7. Tannins - the presence of tannins will find out from a sense of harshness of the palate and tongue. Such is the feeling when eating wild fruits, such as drenki. Tannins can be as rough and intrusive, so soft and rounded and in balance with other components.

8. Sweetness (the level of residual sugar) wine. According to the sugar content wines are dry, semi-arid, polusladki and sweet.

9. Aftertaste - a appellative the overall impression of the taste of wine from the balance of all components and their duration. Longer remains pleasant and balanced taste, the quality and memorable is the wine.

After all the stages can make general conclusions. Ask questions and their answers they seek:

What do you most impressed - plodovost, acidity, tannins, dryness, sweetness, balance, imbalance, strong presence of oak opushenost ... ....?
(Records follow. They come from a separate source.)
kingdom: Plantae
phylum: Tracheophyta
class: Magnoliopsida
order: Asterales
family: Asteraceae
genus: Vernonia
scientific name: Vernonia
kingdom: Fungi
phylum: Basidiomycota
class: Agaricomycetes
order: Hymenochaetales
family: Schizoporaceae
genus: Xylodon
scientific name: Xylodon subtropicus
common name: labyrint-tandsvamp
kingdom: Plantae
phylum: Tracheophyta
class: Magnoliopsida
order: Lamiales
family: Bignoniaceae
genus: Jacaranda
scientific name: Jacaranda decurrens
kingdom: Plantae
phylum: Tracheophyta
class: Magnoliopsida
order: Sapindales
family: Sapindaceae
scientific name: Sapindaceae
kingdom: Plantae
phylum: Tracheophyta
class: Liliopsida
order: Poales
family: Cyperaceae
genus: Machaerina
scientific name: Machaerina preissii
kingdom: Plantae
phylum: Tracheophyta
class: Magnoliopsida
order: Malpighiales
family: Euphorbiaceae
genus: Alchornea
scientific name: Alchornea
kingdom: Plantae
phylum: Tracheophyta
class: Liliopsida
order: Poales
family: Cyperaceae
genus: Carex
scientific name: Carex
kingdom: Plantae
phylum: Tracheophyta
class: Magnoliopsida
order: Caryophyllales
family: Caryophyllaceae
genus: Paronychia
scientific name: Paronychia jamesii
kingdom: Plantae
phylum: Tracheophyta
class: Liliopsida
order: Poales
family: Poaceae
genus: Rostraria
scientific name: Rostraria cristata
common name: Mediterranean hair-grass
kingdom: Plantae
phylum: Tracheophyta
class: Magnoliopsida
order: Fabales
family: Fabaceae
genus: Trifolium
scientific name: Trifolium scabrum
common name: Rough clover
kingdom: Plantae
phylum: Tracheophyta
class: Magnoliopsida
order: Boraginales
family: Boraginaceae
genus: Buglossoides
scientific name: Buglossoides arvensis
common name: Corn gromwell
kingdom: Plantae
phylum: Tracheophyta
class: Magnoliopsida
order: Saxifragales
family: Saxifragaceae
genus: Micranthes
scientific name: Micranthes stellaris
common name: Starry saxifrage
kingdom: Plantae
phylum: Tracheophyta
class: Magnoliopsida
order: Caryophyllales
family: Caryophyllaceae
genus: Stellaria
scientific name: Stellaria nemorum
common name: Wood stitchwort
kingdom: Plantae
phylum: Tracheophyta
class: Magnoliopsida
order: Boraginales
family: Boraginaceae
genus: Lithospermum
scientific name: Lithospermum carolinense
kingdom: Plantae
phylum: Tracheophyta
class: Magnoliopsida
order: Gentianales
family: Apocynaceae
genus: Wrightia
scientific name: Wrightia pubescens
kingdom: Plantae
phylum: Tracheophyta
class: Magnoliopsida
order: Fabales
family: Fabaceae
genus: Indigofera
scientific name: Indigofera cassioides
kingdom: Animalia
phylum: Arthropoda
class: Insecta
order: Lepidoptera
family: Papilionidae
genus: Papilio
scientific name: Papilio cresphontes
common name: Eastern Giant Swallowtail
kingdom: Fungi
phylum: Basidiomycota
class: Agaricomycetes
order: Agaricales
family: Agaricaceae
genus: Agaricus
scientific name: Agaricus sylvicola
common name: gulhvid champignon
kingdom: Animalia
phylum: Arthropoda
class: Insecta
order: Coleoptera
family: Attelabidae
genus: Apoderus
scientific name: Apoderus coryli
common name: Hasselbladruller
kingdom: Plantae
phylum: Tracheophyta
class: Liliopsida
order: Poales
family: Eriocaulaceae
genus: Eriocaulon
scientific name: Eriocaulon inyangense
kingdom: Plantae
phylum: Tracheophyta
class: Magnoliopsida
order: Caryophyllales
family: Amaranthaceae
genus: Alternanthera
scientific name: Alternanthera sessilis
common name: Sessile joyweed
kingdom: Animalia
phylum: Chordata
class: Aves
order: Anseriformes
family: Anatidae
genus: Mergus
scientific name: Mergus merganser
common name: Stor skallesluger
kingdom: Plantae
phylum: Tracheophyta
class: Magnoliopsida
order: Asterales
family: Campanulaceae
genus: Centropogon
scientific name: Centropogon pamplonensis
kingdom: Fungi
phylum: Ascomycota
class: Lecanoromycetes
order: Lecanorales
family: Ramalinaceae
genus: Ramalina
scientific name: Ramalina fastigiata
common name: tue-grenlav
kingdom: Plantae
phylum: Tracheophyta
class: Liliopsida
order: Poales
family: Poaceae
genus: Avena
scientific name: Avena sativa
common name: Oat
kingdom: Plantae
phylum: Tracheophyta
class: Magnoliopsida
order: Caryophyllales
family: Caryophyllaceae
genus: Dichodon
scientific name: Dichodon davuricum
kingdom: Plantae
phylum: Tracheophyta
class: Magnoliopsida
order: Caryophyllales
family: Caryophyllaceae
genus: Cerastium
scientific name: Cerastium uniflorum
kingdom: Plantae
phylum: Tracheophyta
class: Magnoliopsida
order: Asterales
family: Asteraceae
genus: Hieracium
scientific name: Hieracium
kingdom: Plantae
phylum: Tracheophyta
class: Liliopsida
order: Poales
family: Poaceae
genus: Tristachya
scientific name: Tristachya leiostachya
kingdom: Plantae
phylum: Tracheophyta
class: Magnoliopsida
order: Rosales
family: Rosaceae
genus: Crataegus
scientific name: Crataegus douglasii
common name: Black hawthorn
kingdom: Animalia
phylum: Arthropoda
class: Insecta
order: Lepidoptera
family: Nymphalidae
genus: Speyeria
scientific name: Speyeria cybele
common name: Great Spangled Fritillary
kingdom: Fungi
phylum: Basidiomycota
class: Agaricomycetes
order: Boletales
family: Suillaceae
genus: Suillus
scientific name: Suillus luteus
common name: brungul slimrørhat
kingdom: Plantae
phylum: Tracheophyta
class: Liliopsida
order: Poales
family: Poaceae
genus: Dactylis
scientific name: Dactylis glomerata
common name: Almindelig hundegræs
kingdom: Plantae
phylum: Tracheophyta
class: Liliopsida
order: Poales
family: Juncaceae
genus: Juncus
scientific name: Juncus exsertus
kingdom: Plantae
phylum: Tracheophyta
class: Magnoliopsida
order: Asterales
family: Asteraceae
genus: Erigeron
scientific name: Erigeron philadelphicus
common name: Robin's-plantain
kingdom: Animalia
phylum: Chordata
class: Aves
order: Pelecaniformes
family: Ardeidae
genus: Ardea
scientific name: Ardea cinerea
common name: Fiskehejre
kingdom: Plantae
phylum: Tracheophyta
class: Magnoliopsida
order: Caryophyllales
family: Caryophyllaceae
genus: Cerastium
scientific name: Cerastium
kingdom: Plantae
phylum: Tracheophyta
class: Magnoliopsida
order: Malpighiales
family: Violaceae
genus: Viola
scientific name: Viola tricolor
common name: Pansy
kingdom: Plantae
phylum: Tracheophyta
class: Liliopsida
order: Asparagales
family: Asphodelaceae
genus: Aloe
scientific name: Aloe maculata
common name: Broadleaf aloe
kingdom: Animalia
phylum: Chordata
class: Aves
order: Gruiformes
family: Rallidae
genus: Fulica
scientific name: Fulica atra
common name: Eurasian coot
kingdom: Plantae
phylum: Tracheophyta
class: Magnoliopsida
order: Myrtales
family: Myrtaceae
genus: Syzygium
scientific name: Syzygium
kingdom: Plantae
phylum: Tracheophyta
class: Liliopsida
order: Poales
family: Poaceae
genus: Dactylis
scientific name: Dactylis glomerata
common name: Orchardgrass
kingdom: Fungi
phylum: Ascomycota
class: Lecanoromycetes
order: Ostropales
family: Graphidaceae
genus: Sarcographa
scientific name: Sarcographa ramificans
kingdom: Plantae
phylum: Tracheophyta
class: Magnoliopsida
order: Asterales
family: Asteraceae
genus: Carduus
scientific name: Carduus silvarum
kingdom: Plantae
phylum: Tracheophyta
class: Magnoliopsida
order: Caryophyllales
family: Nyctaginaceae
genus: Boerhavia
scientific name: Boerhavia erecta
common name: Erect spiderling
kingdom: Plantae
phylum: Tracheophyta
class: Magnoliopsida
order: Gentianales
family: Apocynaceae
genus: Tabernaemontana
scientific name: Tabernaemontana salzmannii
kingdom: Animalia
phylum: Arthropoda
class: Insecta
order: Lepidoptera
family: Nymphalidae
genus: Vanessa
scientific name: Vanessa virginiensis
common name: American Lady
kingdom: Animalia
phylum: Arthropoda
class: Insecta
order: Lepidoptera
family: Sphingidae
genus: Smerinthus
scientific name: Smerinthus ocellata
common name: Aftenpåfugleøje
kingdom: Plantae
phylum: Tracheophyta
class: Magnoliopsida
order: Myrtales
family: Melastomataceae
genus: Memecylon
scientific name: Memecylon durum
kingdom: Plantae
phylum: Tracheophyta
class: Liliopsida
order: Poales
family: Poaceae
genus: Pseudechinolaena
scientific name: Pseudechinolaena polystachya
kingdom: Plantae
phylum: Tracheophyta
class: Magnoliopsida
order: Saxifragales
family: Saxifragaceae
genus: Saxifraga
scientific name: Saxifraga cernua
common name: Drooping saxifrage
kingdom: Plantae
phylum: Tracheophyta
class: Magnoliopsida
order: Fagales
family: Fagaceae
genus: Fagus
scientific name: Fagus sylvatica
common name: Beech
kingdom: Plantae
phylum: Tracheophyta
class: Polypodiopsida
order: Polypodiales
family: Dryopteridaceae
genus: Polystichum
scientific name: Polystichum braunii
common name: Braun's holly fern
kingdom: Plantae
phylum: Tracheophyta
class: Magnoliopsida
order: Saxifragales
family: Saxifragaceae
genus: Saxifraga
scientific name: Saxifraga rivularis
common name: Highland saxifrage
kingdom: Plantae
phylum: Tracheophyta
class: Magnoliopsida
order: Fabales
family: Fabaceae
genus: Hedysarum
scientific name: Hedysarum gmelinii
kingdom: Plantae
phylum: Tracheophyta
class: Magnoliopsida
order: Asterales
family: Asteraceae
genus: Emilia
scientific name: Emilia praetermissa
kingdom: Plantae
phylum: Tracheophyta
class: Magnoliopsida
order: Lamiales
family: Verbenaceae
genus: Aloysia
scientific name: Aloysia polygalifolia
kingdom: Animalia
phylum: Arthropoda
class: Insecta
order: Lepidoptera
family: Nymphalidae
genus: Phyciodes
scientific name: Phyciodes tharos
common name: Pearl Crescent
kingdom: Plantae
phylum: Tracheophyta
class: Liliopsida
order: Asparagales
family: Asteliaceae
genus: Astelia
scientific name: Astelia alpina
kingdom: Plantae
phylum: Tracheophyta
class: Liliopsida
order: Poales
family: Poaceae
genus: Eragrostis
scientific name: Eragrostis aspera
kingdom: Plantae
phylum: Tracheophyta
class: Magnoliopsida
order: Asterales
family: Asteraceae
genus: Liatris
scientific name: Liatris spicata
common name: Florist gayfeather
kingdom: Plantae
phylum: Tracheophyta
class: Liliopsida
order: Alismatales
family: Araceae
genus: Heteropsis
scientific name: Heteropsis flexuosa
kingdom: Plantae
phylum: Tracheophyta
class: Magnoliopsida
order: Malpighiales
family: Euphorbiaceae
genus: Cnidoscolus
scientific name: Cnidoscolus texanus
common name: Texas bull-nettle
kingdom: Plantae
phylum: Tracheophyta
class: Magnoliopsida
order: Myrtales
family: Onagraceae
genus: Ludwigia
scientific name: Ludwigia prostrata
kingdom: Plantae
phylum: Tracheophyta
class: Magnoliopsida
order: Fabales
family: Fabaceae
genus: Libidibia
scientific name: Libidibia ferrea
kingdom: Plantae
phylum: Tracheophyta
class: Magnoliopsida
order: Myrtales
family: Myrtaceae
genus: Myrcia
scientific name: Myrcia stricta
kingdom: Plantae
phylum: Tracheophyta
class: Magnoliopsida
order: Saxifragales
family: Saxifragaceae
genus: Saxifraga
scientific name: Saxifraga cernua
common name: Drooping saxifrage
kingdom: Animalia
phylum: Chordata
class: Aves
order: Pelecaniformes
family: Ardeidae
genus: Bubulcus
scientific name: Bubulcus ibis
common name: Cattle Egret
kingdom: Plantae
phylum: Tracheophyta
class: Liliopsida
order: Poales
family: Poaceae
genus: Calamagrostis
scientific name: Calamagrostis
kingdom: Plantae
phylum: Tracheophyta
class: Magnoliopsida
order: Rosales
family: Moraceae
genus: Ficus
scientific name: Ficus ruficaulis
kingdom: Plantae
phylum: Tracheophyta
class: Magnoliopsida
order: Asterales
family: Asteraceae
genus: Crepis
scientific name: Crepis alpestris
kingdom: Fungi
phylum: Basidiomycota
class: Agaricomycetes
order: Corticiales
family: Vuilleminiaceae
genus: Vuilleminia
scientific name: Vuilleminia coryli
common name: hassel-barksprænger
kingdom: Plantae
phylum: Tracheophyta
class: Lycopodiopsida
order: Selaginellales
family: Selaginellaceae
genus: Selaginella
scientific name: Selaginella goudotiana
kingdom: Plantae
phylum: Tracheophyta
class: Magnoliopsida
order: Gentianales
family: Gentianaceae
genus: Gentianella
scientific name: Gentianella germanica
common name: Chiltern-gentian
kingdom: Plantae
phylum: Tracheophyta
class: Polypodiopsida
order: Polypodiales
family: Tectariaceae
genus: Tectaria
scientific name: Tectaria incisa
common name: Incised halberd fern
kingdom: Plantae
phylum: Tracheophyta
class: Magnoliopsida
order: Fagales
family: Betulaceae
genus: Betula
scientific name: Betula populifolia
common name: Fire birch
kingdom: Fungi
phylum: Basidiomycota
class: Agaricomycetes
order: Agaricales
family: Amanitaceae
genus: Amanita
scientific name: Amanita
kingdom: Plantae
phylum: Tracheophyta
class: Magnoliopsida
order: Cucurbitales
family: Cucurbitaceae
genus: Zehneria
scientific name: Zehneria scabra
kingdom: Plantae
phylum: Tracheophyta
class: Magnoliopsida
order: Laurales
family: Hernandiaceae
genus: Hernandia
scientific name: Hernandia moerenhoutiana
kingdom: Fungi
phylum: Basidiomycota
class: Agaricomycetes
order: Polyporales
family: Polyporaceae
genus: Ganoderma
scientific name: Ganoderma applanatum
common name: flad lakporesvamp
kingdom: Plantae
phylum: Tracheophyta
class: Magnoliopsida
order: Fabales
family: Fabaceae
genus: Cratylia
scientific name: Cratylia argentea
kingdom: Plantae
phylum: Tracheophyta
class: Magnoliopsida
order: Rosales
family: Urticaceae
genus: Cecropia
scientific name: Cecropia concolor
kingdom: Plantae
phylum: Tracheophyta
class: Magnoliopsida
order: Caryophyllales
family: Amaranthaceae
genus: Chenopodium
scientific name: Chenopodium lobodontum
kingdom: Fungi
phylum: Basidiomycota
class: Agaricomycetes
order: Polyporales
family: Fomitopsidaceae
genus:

In your wine it worth the price in terms of quality?

This wine is ready for consumption?

What food would you choose this wine?

Is the wine variety or coupage?

Features of any variety or varieties recognize this wine?

What is the style of this wine - old or new world?

Old or young?

A country of origin is ... ... ...?

Prospective area is ... ... ...?

Winery is probably ... ... ...?

Harvest is ... ... ... ..?

Almost certainly is that your first taste is likely to be difficult to find the correct answer to all these questions. Probably, however, that with more practice, your skills will grow and improve. We wish you many pleasant moments during the wine tasting and good luck!